Hijo de emigrantes judíos, Cohen comenzó a escribir poemas a los 16 años. A los 22 publicó su primer libro, Let’s Us Compre Mythologies, y más tarde Spice Box of Earth, Favourite Game y Beautiful Losers. En medio, se recibió de licenciado en Literatura en la Universidad McGill, Montreal. Más tarde se fue a Nueva York, donde recibió un subsidio para escribir, pero lo usó para viajar por Europa. Uno de sus célebres retiros fue en la isla griega de Hydra, donde empezó a escribir canciones y a cultivar su leyenda de galán caballero y sensible. Su primera novela, The Favourite Game, llegó en 1963, y al año siguiente publicó su poemario Flowers for Hitler. En el ’66, la cantante Judy Collins grabó dos canciones de Cohen, “Dress Rehearsal Drag” y la mítica “Suzanne”, y recién un año después él publicó su primer álbum, Songs of Leonard Cohen (que incluía “Sisters of Mercy” y “So Long, Marianne”).
En 1969 fue tiempo del segundo álbum, cuyo título alcanza para describir la espartana producción: Songs from a Room (Canciones desde una habitación), que incluía “Bird on a Wire” y “The Partisan”. Songs of Love and Hate (“Famous Blue Raincoat”, “Avalanche”), New Skin for the Old Ceremony (“Chelsea Hotel 2”), Death of a Ladies Man (producido por Phil Spector, revólver en mano), Recent Songs y Various Positions (“Hallelujah”) lo mostraron como un poeta profundo y reflexivo dentro del mundo de la canción, aunque las instrumentaciones de algunos de esos discos no estuvieran a la altura de las letras y la voz. El celebradísimo I’m Your Man (“First We Take Manhattan”, “Everybody Knows”, “Tower of Song”) terminó de confirmarlo como uno de los más grandes y le dio la razón a Bob Dylan, que había dicho que, de no ser él mismo, le gustaría ser Leonard Cohen. Otros “fans” incluyen a Sting, Elton John, Willie Nelson, Billy Joel, Bono (todos ellos grabaron en el tributo Tower of Song), Pixies, R.E.M., John Cale y Nick Cave (parte del homenaje I’m Your Fan).
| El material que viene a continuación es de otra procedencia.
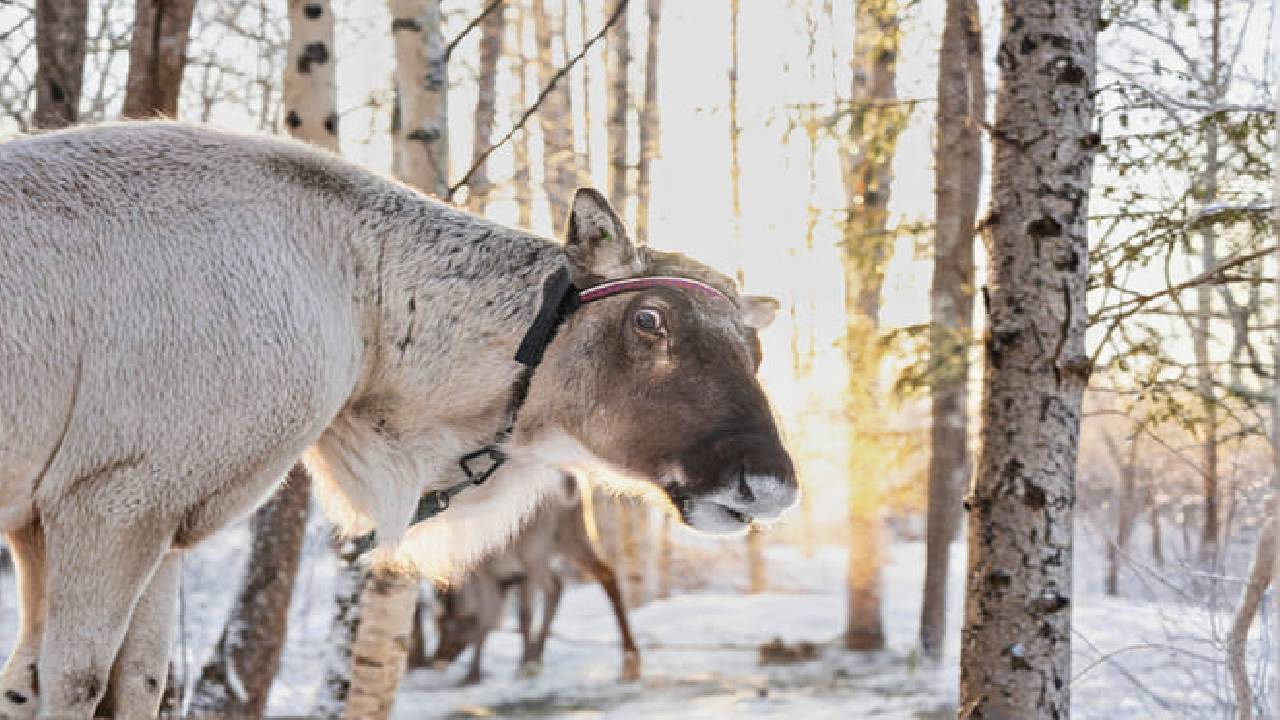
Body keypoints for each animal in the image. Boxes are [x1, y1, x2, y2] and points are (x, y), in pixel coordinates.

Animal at [431, 474, 641, 686]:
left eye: (445, 626)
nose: (437, 658)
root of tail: (570, 484)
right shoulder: (520, 577)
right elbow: (524, 616)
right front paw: (524, 661)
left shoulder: (489, 575)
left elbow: (488, 621)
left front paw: (473, 675)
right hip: (574, 535)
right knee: (606, 573)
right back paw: (630, 658)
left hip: (534, 550)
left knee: (555, 586)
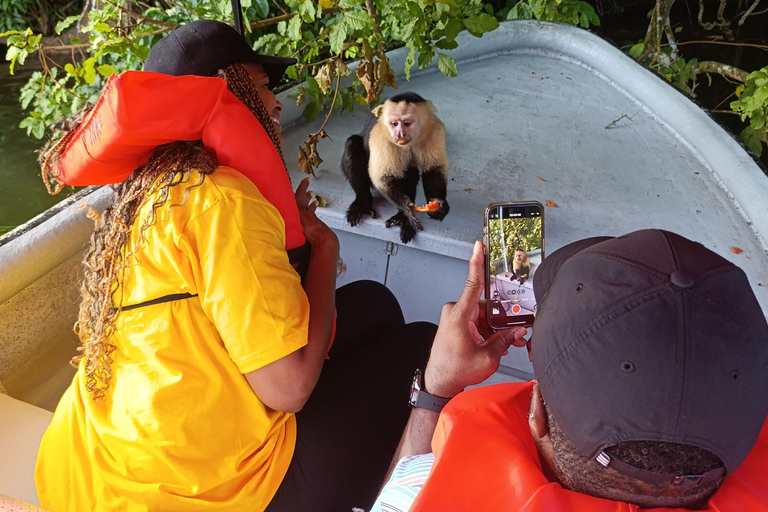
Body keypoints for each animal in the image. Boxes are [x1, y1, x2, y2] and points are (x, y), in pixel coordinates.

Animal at [342, 92, 450, 244]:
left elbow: (434, 170)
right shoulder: (380, 135)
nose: (399, 133)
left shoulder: (435, 130)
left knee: (411, 171)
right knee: (352, 144)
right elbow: (383, 177)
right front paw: (405, 208)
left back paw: (403, 219)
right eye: (394, 124)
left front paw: (439, 207)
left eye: (406, 123)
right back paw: (363, 201)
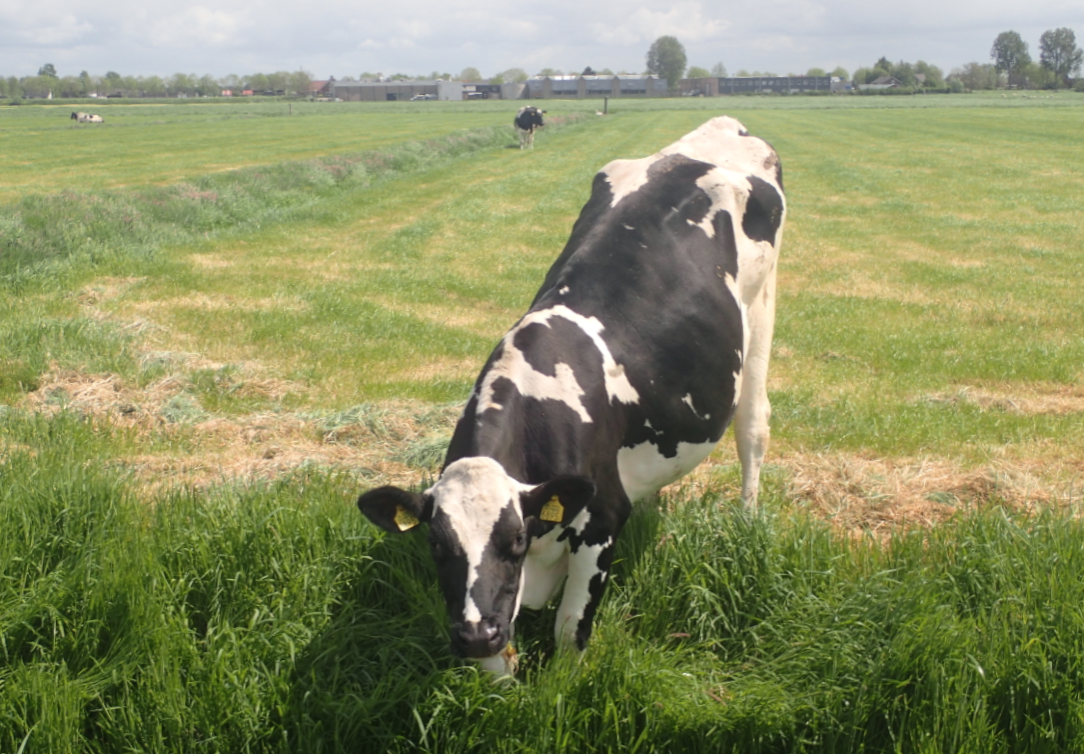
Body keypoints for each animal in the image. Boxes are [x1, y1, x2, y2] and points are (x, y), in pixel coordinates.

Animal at [357, 114, 789, 676]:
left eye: (516, 538)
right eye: (435, 544)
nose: (473, 634)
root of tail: (723, 126)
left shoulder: (601, 519)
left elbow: (569, 630)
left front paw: (562, 686)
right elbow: (500, 659)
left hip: (761, 309)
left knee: (753, 427)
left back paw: (746, 516)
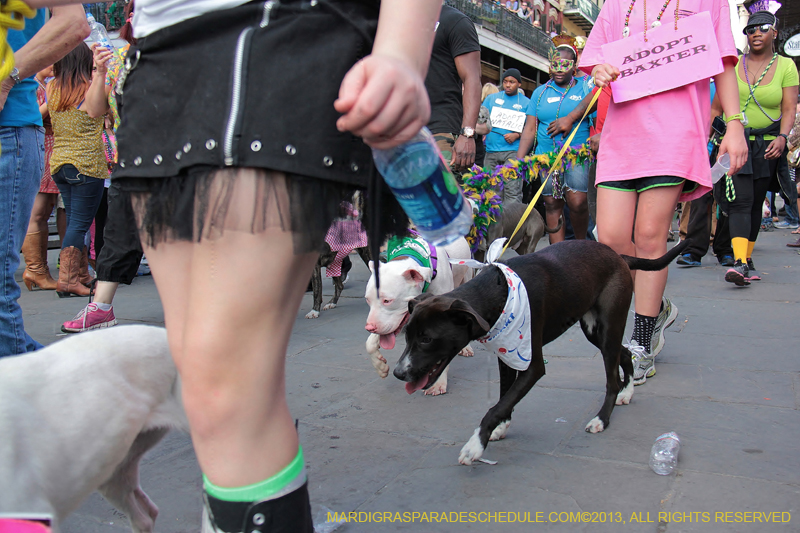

Entre unos cuantos libros más, el cantante encontró tiempo para facturar otro disco notable, The Future (“Democracy”, “The Future”, “Closing Time”), pero tras la gira de presentación se llamó a silencio. Pero lo hizo en serio: en el monasterio budista californiano en el que se encerró a hacer meditación zen recibió como nombre Jikan, que significa precisamente “el silencioso”. Sus años allí lo ayudaron a sobrellevar mejor la depresión, a la que antes, según confesó, había intentado alejar con el Prozac y otra batería de píldoras. Cuando decidió que era tiempo de volver a hacerse oír, trabajó con Sharon Robinson (que había sido la coautora de la impresionante “Everybody Knows”) en el disco Ten New Songs. Luego llegó Dear Heather, hasta ahora su último trabajo en estudio, y en 2008, tras quince años de ausencia, Cohen decidió volver a los escenarios por necesidad: su ex manager lo había estafado y estaba en bancarrota, según declaró. La gira dejó dos “mementos”, el DVD y CD Live in London, y la recopilación de grandes momentos Songs from the Road. Lamentablemente, nunca cantó en la Argentina hasta ahora. ¿Habrá alguna oportunidad todavía? ¿O será tiempo de conformarse con verlo reaparecer sólo para recibir premios? Por lo pronto, en el próximo otoño boreal, cuando ya haya cumplido 77, Leonard Cohen seguramente pisará el escenario del Teatro Campoamor de Oviedo, donde, además de 50 mil euros, recibirá la estatua creada especialmente por Joan Miró. Y será merecidísimo, sin exagerar ni un ápice.